# Need shaving soap recipe



## Wisconsin Ann (Feb 27, 2007)

for a VERY sensitive skin guy. Any shaving cream out there makes him break out badly. And he's simply given up shaving. He now uses a clipper/hair shaver and just trims his beard..which is FINE...but his eyes lit up when I asked if he'd ever tried a homemade shaving soap (he hadn't). So..I thought I'd make a small batch for him to try out. (he would like to keep the neck trimmed and just have the short beard, you see)
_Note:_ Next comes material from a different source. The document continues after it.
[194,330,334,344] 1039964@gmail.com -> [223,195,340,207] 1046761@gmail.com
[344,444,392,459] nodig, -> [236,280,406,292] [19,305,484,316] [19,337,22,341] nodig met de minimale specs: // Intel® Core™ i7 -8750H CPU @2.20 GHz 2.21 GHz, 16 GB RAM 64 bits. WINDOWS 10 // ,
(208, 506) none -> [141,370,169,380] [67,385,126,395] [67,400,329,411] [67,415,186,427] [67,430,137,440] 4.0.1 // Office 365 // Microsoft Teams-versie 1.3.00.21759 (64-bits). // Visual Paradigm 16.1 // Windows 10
I've never made a shaving soap, so thought I'd come here to find out if anyone had advice or a recipe for a super sensitive skin shaving soap....instead of going to a recipe site and just pulling one out of a hat without being able to test it. (I'm not sensitive to ANY ingredient or soap, so even if I had a beard, I couldn't test it out  )


----------



## diamondtim (Jun 10, 2005)

Wisconsin Ann said:


> for a VERY sensitive skin guy. Any shaving cream out there makes him break out badly. And he's simply given up shaving. He now uses a clipper/hair shaver and just trims his beard..which is FINE...but his eyes lit up when I asked if he'd ever tried a homemade shaving soap (he hadn't). So..I thought I'd make a small batch for him to try out. (he would like to keep the neck trimmed and just have the short beard, you see)
> 
> I've never made a shaving soap, so thought I'd come here to find out if anyone had advice or a recipe for a super sensitive skin shaving soap....instead of going to a recipe site and just pulling one out of a hat without being able to test it. (I'm not sensitive to ANY ingredient or soap, so even if I had a beard, I couldn't test it out  )
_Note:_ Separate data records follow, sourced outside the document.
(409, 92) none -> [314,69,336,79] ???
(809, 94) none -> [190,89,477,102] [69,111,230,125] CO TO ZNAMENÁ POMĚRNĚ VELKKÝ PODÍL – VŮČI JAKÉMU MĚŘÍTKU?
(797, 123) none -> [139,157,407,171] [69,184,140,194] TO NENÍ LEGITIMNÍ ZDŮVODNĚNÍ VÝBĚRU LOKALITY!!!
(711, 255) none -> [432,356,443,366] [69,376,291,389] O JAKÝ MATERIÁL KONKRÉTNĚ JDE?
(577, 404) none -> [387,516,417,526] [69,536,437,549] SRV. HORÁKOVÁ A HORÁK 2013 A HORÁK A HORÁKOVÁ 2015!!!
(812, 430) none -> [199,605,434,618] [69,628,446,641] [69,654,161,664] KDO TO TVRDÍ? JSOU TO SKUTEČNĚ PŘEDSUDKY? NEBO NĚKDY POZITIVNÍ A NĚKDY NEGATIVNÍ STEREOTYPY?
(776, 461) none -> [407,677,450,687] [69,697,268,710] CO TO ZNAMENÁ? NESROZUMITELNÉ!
The shaving soap I made was 24oz of lard, 12oz coconut oil, 12oz palm oil, 3oz of castor oil (for superfatting), 7.35oz NaOH and 18oz water. I added 3 Tbls of Bentonite Clay. Mine also had Balsam Oil which I wouldn't add in the future (causes allergic reactions in some people). *You will also note that I didn't add ANY fragrance or essential oils.* It turned out great and produced 18 1"x3" pucks.
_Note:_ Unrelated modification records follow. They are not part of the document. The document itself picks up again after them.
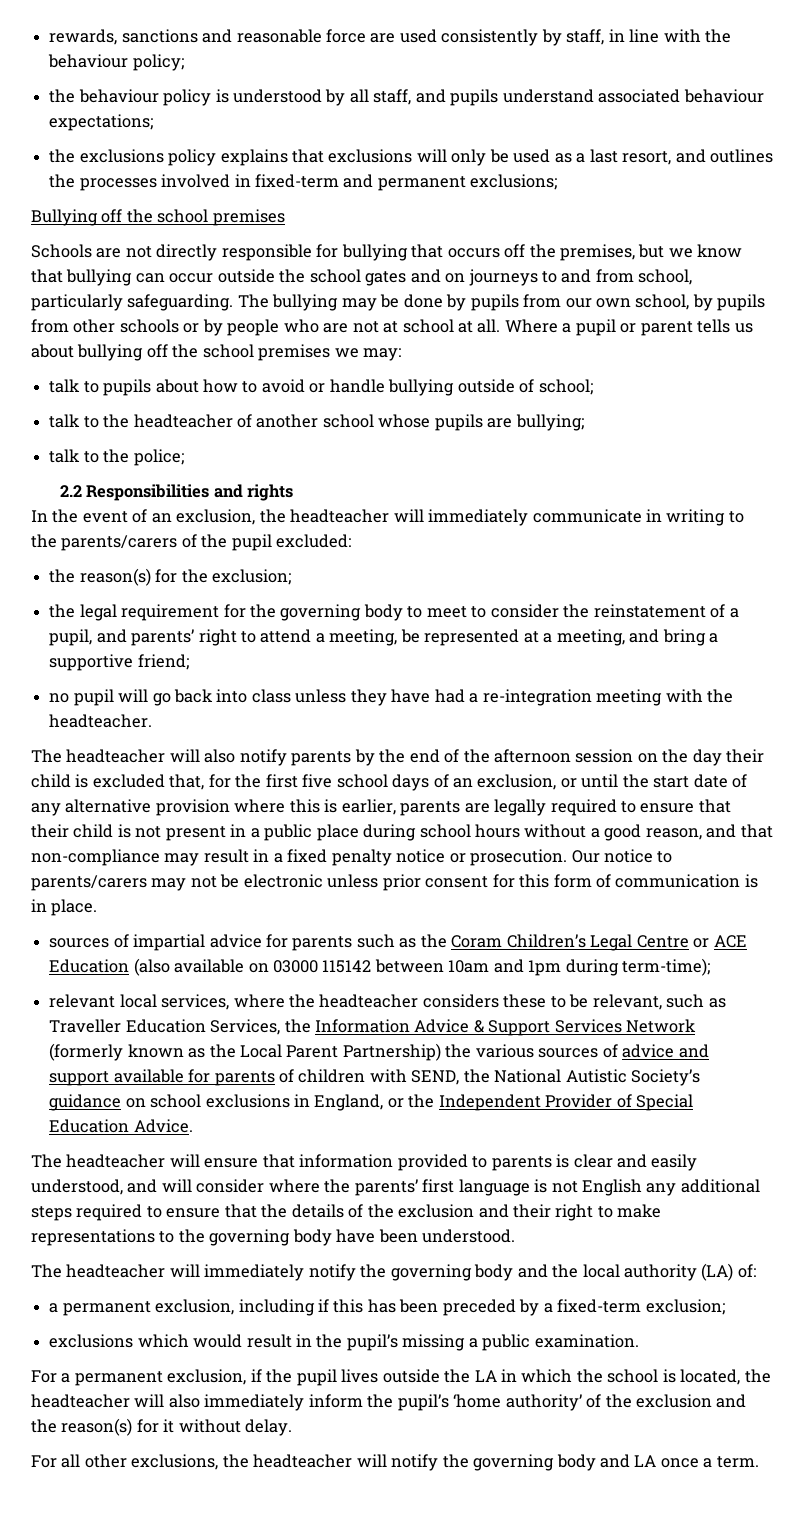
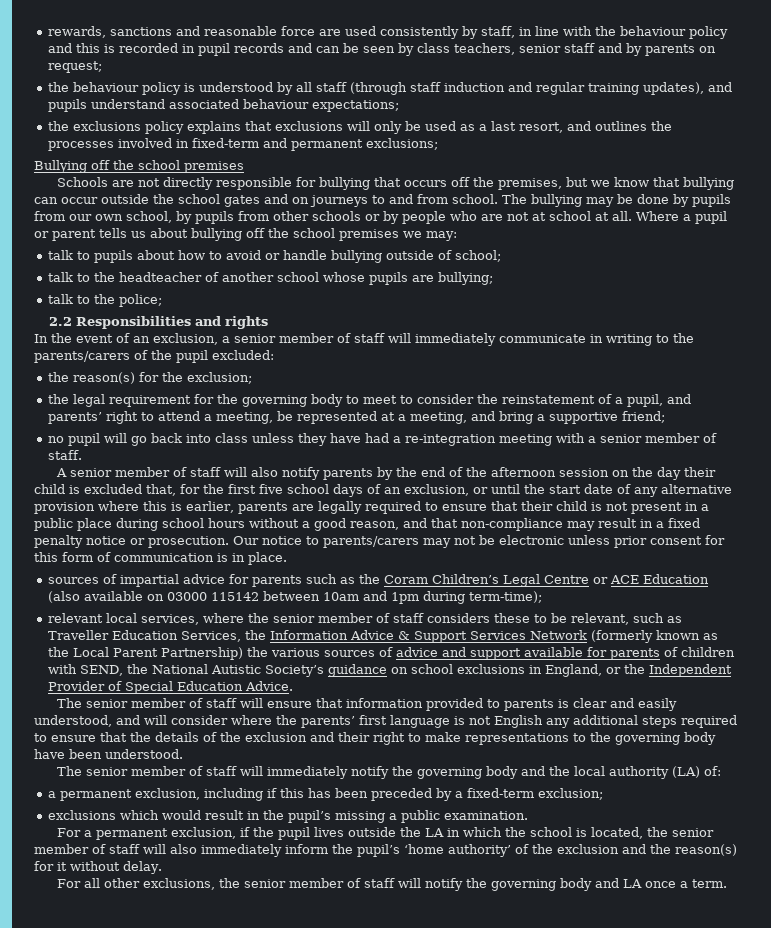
[132,54,184,71] policy; -> [689,26,729,39] [48,43,717,56] [48,61,103,73] policy and this is recorded in pupil records and can be seen by class teachers, senior staff and by parents on request;
[373,89,412,105] staff, -> [316,82,705,95] staff (through staff induction and regular training updates),
[638,269,693,285] [31,294,234,311] school, particularly safeguarding. -> [452,194,498,204] school.
[259,509,390,523] the headteacher -> [222,333,385,343] a senior member of staff
[706,689,733,703] [49,714,153,728] [31,749,166,763] the headteacher. // The headteacher -> [588,433,718,443] [48,450,83,460] [56,467,222,477] a senior member of staff. // A senior member of staff
[319,994,419,1008] headteacher -> [273,613,425,623] senior member of staff
[66,1154,166,1168] headteacher -> [86,698,238,708] senior member of staff
[66,1264,166,1278] headteacher -> [86,766,238,776] senior member of staff
[31,1394,130,1408] headteacher -> [672,828,715,837] [34,844,140,854] senior member of staff
[253,1454,353,1468] headteacher -> [244,878,396,888] senior member of staff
In the future I'll cut back on the main oils some and add more castor oil and some other skin friendly oils. 

Good Luck


----------



## Wisconsin Ann (Feb 27, 2007)

Thanks  I think I'll have to delete the coconut oil since that can cause some problems, but castor and palm he has in his regular soap, so that should be okay  I'll give it a whirl!


----------